* **GIVEN EXERCISE**: Rewrite the lines of the entries below as a numbered list, skipping any blank lines and omitting the pictures.

* **MATERIAL**:
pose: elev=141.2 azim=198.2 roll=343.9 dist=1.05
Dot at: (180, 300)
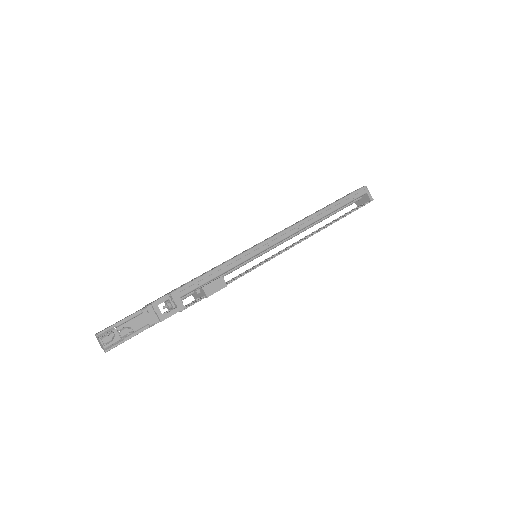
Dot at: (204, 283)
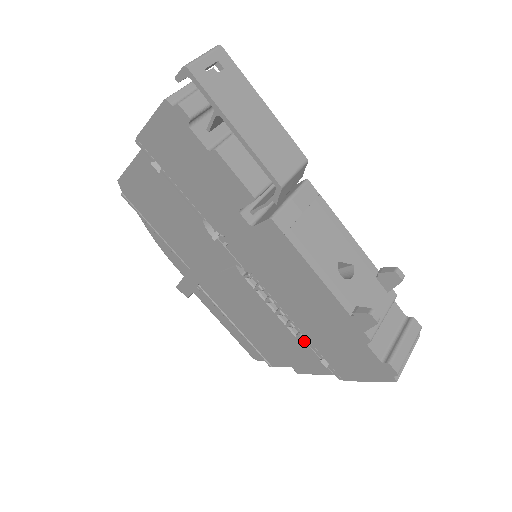
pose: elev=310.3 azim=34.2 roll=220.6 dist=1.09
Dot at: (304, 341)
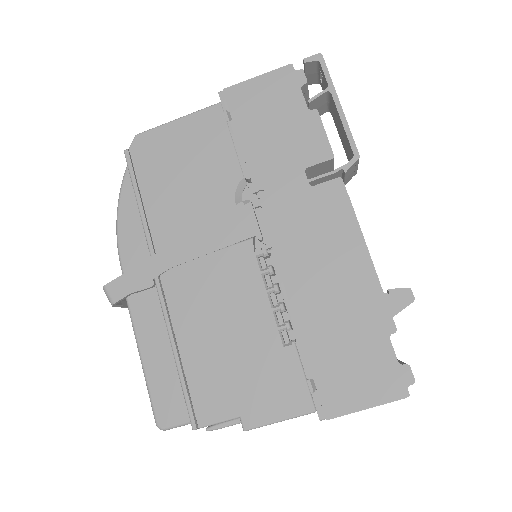
Dot at: (295, 351)
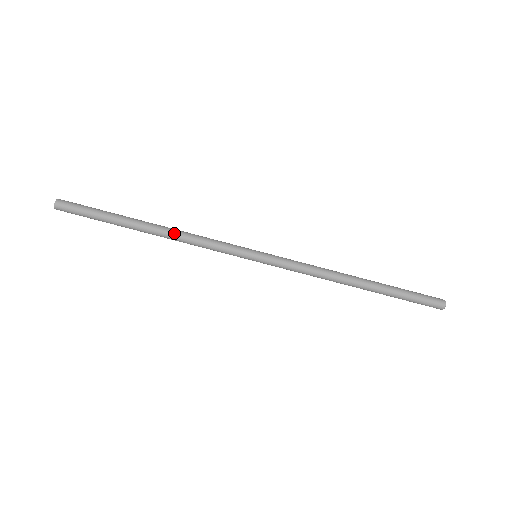
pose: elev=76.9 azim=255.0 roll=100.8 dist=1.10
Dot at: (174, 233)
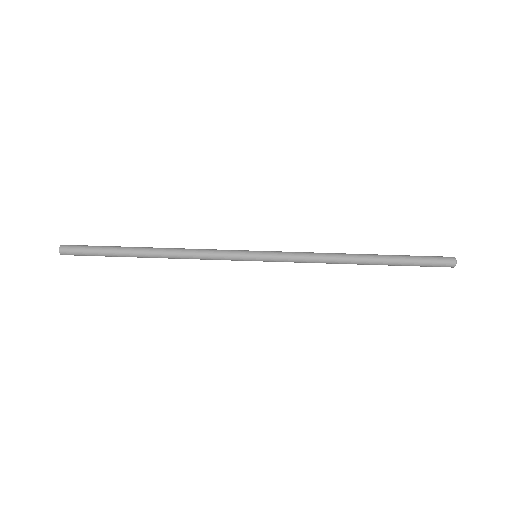
Dot at: (174, 249)
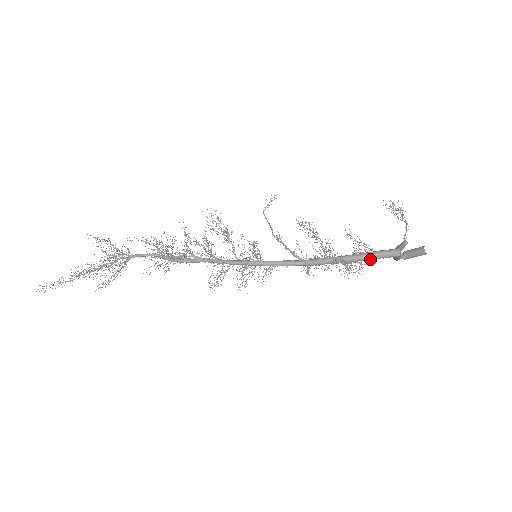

* **EXERCISE SOLUTION**:
1. pose: elev=141.2 azim=198.2 roll=343.9 dist=1.05
2. Dot at: (180, 300)
3. Dot at: (204, 283)
4. pose: elev=310.3 azim=34.2 roll=220.6 dist=1.09
5. Dot at: (304, 341)
6. Dot at: (295, 351)
7. pose: elev=76.9 azim=255.0 roll=100.8 dist=1.10
8. Dot at: (174, 233)
9. Dot at: (174, 249)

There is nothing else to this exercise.